State legislation to reduce greenhouse gas emissions and promote clean electricity has made Colorado a leader in environmental protection.
That was the optimistic message brought to Durango on Wednesday by Will Toor, director of the Colorado Energy Office. He is the former director of the transportation program at the Southwest Energy Efficiency Project and a former mayor of Boulder and a Boulder County commissioner.
Toor is developing a road map to Colorado’s goals under the Climate Action Plan to Reduce Pollution, a bill passed in 2019 that calls for reducing greenhouse gas emissions from 2005 levels by 26% by 2025, 50% by 2030 and 90% by 2050.
“We’re trying to figure out how in the heck we are going to meet the goals the legislation has set,” Toor told about 100 people who attended the Green Business Roundtable on Wednesday at the Strater Hotel.
Toor said the Energy Office had assessed where the state was heading on greenhouse gas emissions before the election of Gov. Jared Polis and where the state needs to be, based on 14 to 16 bills passed last year to decrease emissions, tighten environmental protections, promote electrification of the transportation system and create incentives for energy-efficient businesses and homes.
The road map aims to address gaps between the state’s current actions and the Legislature’s more ambitious goals.
Public outreach is key to finding creative solutions to meet goals for reduced greenhouse gases, and Toor asked residents to help develop the road map by commenting at the Colorado Energy Office’s website.

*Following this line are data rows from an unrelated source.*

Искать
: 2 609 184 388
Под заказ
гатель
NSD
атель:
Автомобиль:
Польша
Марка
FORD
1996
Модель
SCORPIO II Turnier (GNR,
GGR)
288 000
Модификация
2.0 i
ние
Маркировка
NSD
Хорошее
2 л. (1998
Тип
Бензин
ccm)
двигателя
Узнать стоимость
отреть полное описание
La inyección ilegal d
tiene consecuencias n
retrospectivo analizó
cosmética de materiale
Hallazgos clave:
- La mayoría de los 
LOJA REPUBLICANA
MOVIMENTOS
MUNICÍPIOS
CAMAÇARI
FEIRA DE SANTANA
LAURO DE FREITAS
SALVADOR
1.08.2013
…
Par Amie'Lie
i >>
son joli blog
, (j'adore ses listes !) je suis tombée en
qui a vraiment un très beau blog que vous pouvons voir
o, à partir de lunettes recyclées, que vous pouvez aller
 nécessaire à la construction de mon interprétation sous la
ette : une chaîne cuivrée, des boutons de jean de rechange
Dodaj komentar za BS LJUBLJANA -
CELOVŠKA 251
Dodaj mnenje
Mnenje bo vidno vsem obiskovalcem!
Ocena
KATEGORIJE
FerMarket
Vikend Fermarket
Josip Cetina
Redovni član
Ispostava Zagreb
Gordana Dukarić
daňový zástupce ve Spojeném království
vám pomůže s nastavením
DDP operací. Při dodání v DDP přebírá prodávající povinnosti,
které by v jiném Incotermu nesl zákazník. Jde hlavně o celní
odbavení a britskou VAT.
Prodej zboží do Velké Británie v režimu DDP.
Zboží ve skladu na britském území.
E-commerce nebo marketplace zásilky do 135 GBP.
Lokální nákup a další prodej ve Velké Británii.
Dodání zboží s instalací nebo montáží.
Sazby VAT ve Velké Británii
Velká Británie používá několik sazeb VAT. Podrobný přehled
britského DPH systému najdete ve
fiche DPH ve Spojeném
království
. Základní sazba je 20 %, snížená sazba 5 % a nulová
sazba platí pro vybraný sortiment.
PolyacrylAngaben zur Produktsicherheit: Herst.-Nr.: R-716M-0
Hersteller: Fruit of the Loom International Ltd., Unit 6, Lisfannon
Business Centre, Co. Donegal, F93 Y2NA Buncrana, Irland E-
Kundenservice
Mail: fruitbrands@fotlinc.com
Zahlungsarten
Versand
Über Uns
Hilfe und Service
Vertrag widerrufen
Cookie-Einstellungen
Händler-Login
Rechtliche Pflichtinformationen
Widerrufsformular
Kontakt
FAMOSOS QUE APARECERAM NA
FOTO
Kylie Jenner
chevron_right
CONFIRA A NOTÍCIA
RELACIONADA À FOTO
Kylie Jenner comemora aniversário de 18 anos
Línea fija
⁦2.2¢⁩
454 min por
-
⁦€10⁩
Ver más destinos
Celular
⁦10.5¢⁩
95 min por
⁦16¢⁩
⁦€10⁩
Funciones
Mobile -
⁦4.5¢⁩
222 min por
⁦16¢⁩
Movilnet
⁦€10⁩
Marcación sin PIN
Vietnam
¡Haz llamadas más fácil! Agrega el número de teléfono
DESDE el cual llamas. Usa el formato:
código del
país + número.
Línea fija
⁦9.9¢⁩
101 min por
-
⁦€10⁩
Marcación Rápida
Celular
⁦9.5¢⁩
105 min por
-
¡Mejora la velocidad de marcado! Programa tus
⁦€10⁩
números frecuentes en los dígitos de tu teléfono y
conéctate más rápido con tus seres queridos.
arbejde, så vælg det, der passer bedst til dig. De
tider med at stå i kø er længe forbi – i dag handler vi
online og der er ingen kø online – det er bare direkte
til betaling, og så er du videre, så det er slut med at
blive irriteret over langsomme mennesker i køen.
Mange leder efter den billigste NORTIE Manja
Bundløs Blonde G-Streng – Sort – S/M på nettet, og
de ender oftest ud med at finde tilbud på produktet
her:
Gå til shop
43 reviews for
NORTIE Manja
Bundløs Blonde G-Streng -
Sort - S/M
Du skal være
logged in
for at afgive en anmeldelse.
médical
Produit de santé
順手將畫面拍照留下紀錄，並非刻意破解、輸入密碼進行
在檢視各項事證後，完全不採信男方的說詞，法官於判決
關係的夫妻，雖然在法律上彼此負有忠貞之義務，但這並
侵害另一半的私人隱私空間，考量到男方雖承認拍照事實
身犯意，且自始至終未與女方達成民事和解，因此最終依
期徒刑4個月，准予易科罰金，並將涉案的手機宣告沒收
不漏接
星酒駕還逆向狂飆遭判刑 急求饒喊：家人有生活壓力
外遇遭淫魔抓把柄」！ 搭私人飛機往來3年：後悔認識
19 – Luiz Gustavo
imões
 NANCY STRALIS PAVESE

The Energy Office is scheduled to present a road map to Polis in six months.
“The action taken in the last year has helped the state reduce greenhouse gas emissions by 19%, but we still have a gap of 9 million tons of greenhouse gas emissions we need to eliminate to meet the goals set last year,” Toor said.
Toor said passage of Senate Bill 19-336 – which reauthorized the state Public Utility Commission and emphasized that utilities develop clean energy plans – provided incentives for Tri-State Generation and Transmission to reduce its reliance on coal generating plants and move to renewables.
In January, Tri-State, which supplies 95% of the electricity used by La Plata Electric Association and other rural electric cooperatives, announced plans to build solar and wind generating facilities across the Four Corners to help offset the loss of power from closing Escalante Station near Prewitt, New Mexico, by the end of 2020 and the Craig Station and Colowyo Mine in northwest Colorado by 2030.
Among Tri-State’s planned solar projects are a 120-megawatt solar array in La Plata County, which could power about 36,000 homes, and another in Dolores County that would generate a 110-megawatts and could power 32,000 homes.
Tri-State CEO Duane Highley, who assumed the position in February 2019, worked with the Polis administration and state lawmakers to pass a PUC reauthorization bill that emphasized cleaner power generation, Toor said.
He called that a major change from previous leadership teams at Tri-State that had opposed increased state demands on clean energy and increased regulation.
“Instead of coming out saying the Legislature had declared war on rural Colorado, the new CEO thanked Polis in a tweet for working with them to craft legislation they could support,” Toor said.
Guinn Unger, who represents north and east La Plata County on the LPEA Board of Directors, said he has worries the new Tri-State solar project in the county was devised without local input and that it could hinder LPEA’s own efforts to pursue greater solar generation.
But despite his concerns, Unger also said the state legislation has pushed Tri-State in a greener direction.
“I don’t think Tri-State would be doing what they are doing without that state legislation,” he said.